Anti-Congressism was his stock in trade like most socialist leaders of the time who repositioned their thoughts in later years in the face of an ascendant Bharatiya Janata Party. (Sushil Kumar/HT Photo)
Anti-Congressism was his stock in trade like most socialist leaders of the time who repositioned their thoughts in later years in the face of an ascendant Bharatiya Janata Party. (Sushil Kumar/HT Photo)

A classic “raised in India” politician, Sharad did, at times, come across as rustic but was never short of an astute understanding of the Hindi heartland he traversed in a career spanning five decades. A seven-time member of the Lok Sabha, he had the unique distinction of entering Parliament from Madhya Pradesh, Bihar and Uttar Pradesh. A constituency from where he lost and won four times was Bihar’s Madhepura, the native place of Bindeshwari Prasad Mandal who authored the 1980 Mandal Commission report the VP Singh regime (1989-90) culled out from disuse to forever alter the politics of North India.

In 1999, Sharad entered the Lower House for the sixth time by defeating the seemingly invincible Lalu Yadav (who branched off to form his Rashtriya Janata Dal in 1997) in the Madhepura battleground referred to as the Yadav Papacy: “Rome Pope Ka, Madhepura Gope (Yadav) Ka.” But these familiar facts of history do not reveal the man who, as a student leader, rose to fame with his maiden 1974 victory in the Lok Sabha by-election from Jabalpur as a candidate chosen by JP himself.

Anti-Congressism was his stock in trade like most socialist leaders of the time who repositioned their thoughts in later years in the face of an ascendant Bharatiya Janata Party (BJP) whose Hindutva sought to encase Mandal in its politics of Kamandal. The religious Right’s temple thrust had compelled such respected voices in the Opposition space as Madhu Limaye and EMS Namboodiripad (the communist icon who died the day AB Vajpayee took oath as PM for the second time in 1998) to advocate the abandonment of anti-Congressism to fight communalism.

__BRIEF 1__: Please copy the profile of Sharad word for word, between "In 1999, Sharad" and "by JP himself.", inclusive.
__BRIEF 2__: Continue the profile of Sharad from the point where it stops.

Saved entries
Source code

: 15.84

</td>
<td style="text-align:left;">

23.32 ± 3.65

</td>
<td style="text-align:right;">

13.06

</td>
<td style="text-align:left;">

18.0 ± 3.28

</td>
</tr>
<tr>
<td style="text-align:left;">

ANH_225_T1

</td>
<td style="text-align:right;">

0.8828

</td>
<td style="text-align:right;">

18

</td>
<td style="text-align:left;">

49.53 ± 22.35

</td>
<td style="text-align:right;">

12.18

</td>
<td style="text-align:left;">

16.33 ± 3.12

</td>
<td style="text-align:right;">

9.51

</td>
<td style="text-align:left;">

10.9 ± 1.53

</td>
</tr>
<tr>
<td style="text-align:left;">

__TASK RESPONSE 1__:
In 1999, Sharad entered the Lower House for the sixth time by defeating the seemingly invincible Lalu Yadav (who branched off to form his Rashtriya Janata Dal in 1997) in the Madhepura battleground referred to as the Yadav Papacy: “Rome Pope Ka, Madhepura Gope (Yadav) Ka.” But these familiar facts of history do not reveal the man who, as a student leader, rose to fame with his maiden 1974 victory in the Lok Sabha by-election from Jabalpur as a candidate chosen by JP himself.

__TASK RESPONSE 2__:
Cognisant of the threat the BJP posed to his brand of politics, Sharad paid heed to such advice, but was often stonewalled by his ambitious peers focused on preserving their fiefdom. He was in the thick of the United Front (UF) experiment that saw the Janata Dal he then headed, form governments with the Congress’s, outside support after the 1996 polls. When probed about Indira Gandhi in that period, he’d mince no words in praise, hailing Sikkim’s 1975 merger with India on her watch: “Akehli mard PM thei jo desh me zameen jod kar gayi hai.

But the premature end to the UF experiment and the JD’s Lalu Yadav-led split turned the clock back, goading Sharad to the side of Lalu antagonist Nitish Kumar to team up with Vajpayee’s National Democratic Alliance (NDA). Of that ideological compromise, he was deeply regretful, often feeling like a square peg in the NDA’s round hole. What deeply hurt his native pride were the elitist jibes he faced as civil aviation minister who had no passport to travel to Dubai at the height of the 1999 hijack of an Indian Airlines flight to Kandahar. He had never travelled abroad till before he flew to the United Arab Emirates to receive a batch of passengers the hijackers set free before commandeering the plane to Afghanistan.

Quite logical from his ideological commitment to equity for women from weaker sections, his opposition to the Women’s Reservation Bill had its share of lows. In June 1997, he challenged his own party’s Premier, IK Gujral in the Lok Sabha: “Do you think these women with short hair (parkatis) can speak for women, for our women.”

The maelstrom Sharad’s comment triggered dented his ties with Gujral who had good reasons to object to the language he deployed. The class bias the JD chief saw in the women’s bill wasn’t lost on other members with his social background. The PM known for his gentle ways legitimately aggrieved and unwilling to reach out, the archetypal tactician in Sharad came into play. He had Gujral rush to him for an early-morning powwow with reports leaked to a section of the media that the JD leader was contemplating the PM’s ejection from the party. The trial balloon worked!

Like other big names that figured in the infamous Jain Hawala diaries, Sharad was eventually acquitted in the case. He nevertheless had his share of punishment for admitting in TV interviews to receiving 300,000 in party funds from people brought to him by Gujarat’s Chimanbhai Patel. The taint prevented him from being a minister in the government of the very party he headed. He never said it in as many words, but it perhaps was out of that sense of denial that he acquiesced to become a minister in the Vajpayee dispensation that succeeded the UF.

Sharad believed that the social justice movement’s survival in the face of forces undermining the constitutional non-denominational secular construct was in regrouping and reaching out to like-minded parties including the Congress and the Left. He was at work always to reunite the impossibly amoebic Janata Dal; his plans frustrated by players chronically distrustful of each other. For instance, Mulayam Singh was a stumbling block to his efforts to get the Bahujan Samaj Party on board the UF after the 1996 general elections. The SP leader would have none of it as Mayawati then was his main competitor in UP.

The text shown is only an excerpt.